What the task asks: Keep to one stretch of the data below, the lines from the one with "Podatki i opłaty lokalne" up to and including the one with "Polityka lokalowa", and return that stretch exactly.

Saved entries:
# # # # #
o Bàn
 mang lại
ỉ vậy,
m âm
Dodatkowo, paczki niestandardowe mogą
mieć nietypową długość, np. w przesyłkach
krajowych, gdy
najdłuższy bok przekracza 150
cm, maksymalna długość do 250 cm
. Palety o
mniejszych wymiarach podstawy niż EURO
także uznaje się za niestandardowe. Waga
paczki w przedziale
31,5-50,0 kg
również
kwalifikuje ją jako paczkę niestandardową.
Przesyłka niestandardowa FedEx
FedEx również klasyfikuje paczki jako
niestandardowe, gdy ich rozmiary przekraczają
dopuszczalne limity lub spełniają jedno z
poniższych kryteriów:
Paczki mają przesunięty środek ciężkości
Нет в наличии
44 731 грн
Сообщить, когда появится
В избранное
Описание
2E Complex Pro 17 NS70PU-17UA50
# # # # #
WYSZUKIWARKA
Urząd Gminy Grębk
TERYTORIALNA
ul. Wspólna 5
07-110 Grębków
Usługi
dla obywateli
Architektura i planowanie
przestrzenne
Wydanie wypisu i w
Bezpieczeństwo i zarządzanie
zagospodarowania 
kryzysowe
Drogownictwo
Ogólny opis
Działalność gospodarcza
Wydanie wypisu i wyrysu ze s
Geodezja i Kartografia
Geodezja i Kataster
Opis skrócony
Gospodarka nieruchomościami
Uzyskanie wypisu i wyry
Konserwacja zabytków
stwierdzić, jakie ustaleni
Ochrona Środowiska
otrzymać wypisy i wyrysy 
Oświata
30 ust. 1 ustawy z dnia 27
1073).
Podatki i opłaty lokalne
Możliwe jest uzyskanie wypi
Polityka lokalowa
# # # # #
Answer box:
Podatki i opłaty lokalne
Możliwe jest uzyskanie wypi
Polityka lokalowa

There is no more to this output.